What you will do
Starting at the top of the records below and ending with the line that contains "there, and a few other visual niceties (li", print each line exactly as written, skipping the pictures.

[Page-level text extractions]
__________________________________________________
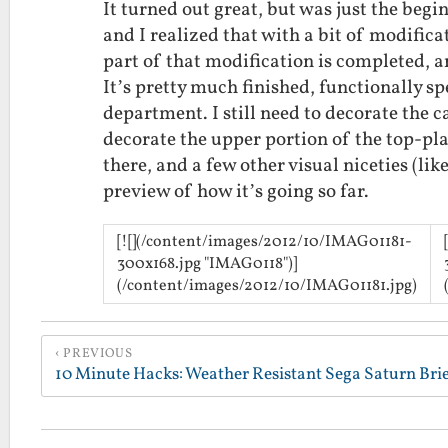
It turned out great, but was just the beg
and I realized that with a bit of modificat
part of that modification is completed, a
It’s pretty much finished, functionally spe
department. I still need to decorate the c
decorate the upper portion of the top-plat
there, and a few other visual niceties (li
preview of how it’s going so far.
[![](/content/images/2012/10/IMAG01181-
300x168.jpg "IMAG0118")]
(/content/images/2012/10/IMAG01181.jpg)
PREVIOUS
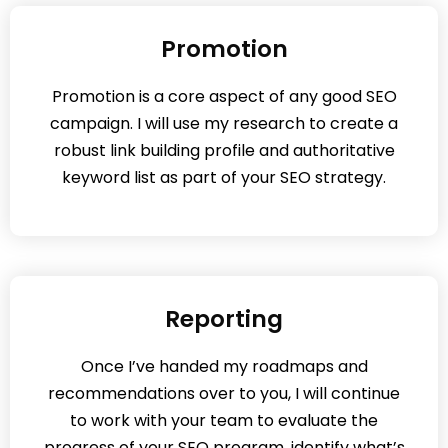
Promotion
Promotion is a core aspect of any good SEO
campaign. I will use my research to create a
robust link building profile and authoritative
keyword list as part of your SEO strategy.
Reporting
Once I’ve handed my roadmaps and
recommendations over to you, I will continue
to work with your team to evaluate the
progress of your SEO program, identify what’s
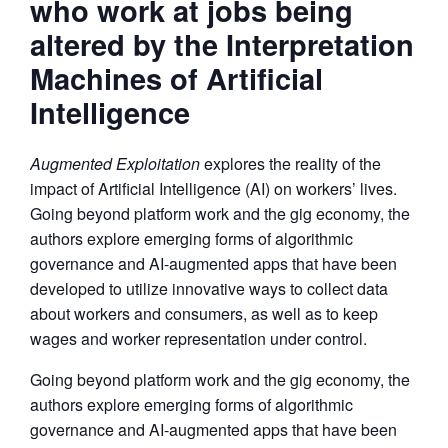
who work at jobs being
altered by the Interpretation
Machines of Artificial
Intelligence
Augmented Exploitation
explores the reality of the
impact of Artificial Intelligence (AI) on workers’ lives.
Going beyond platform work and the gig economy, the
authors explore emerging forms of algorithmic
governance and AI-augmented apps that have been
developed to utilize innovative ways to collect data
about workers and consumers, as well as to keep
wages and worker representation under control.
Going beyond platform work and the gig economy, the
authors explore emerging forms of algorithmic
governance and AI-augmented apps that have been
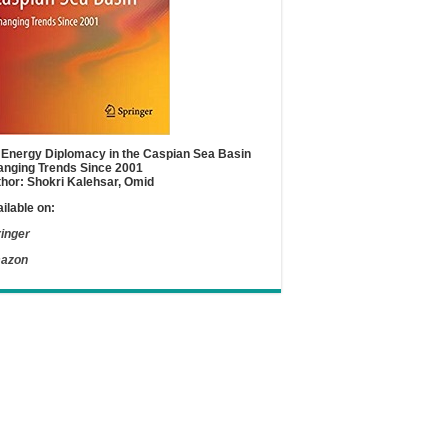
Energy Diplomacy in the Caspian Sea Basin
nging Trends Since 2001
hor: Shokri Kalehsar, Omid
ilable on:
inger
azon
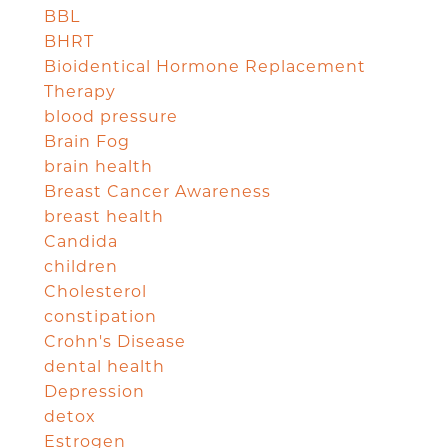
BBL
BHRT
Bioidentical Hormone Replacement
Therapy
blood pressure
Brain Fog
brain health
Breast Cancer Awareness
breast health
Candida
children
Cholesterol
constipation
Crohn's Disease
dental health
Depression
detox
Estrogen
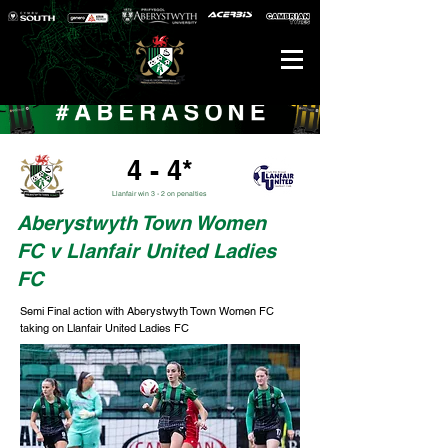
4 - 4*
Llanfair win 3 - 2 on penalties
Aberystwyth Town Women
FC v Llanfair United Ladies
FC
Semi Final action with Aberystwyth Town Women FC
taking on Llanfair United Ladies FC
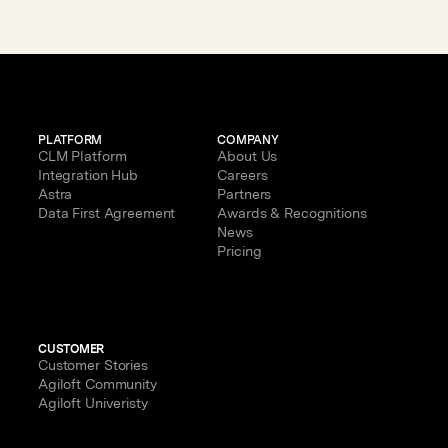
with AI
PLATFORM
COMPANY
CLM Platform
About Us
Integration Hub
Careers
Astra
Partners
Data First Agreement
Awards & Recognitions
News
Pricing
CUSTOMER
Customer Stories
Agiloft Community
Agiloft Univeristy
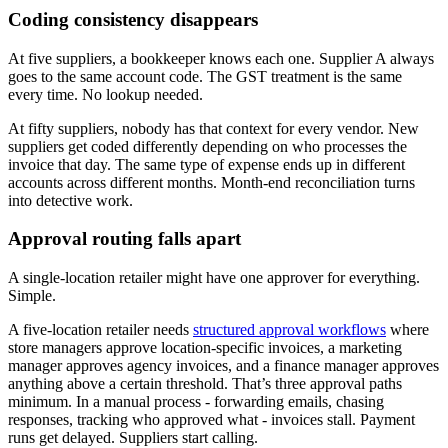
Coding consistency disappears
At five suppliers, a bookkeeper knows each one. Supplier A always
goes to the same account code. The GST treatment is the same
every time. No lookup needed.
At fifty suppliers, nobody has that context for every vendor. New
suppliers get coded differently depending on who processes the
invoice that day. The same type of expense ends up in different
accounts across different months. Month-end reconciliation turns
into detective work.
Approval routing falls apart
A single-location retailer might have one approver for everything.
Simple.
A five-location retailer needs
structured approval workflows
where
store managers approve location-specific invoices, a marketing
manager approves agency invoices, and a finance manager approves
anything above a certain threshold. That’s three approval paths
minimum. In a manual process - forwarding emails, chasing
responses, tracking who approved what - invoices stall. Payment
runs get delayed. Suppliers start calling.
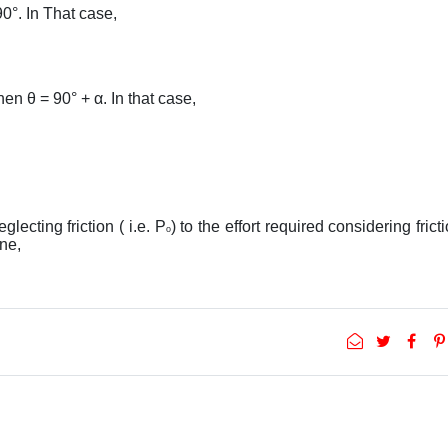
90°. In That case,
hen θ = 90° + α. In that case,
eglecting friction ( i.e. P
) to the effort required considering fricti
o
ane,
__________________________________________________
Result of this task
It turned out great, but was just the beg
and I realized that with a bit of modificat
part of that modification is completed, a
It’s pretty much finished, functionally spe
department. I still need to decorate the c
decorate the upper portion of the top-plat
there, and a few other visual niceties (li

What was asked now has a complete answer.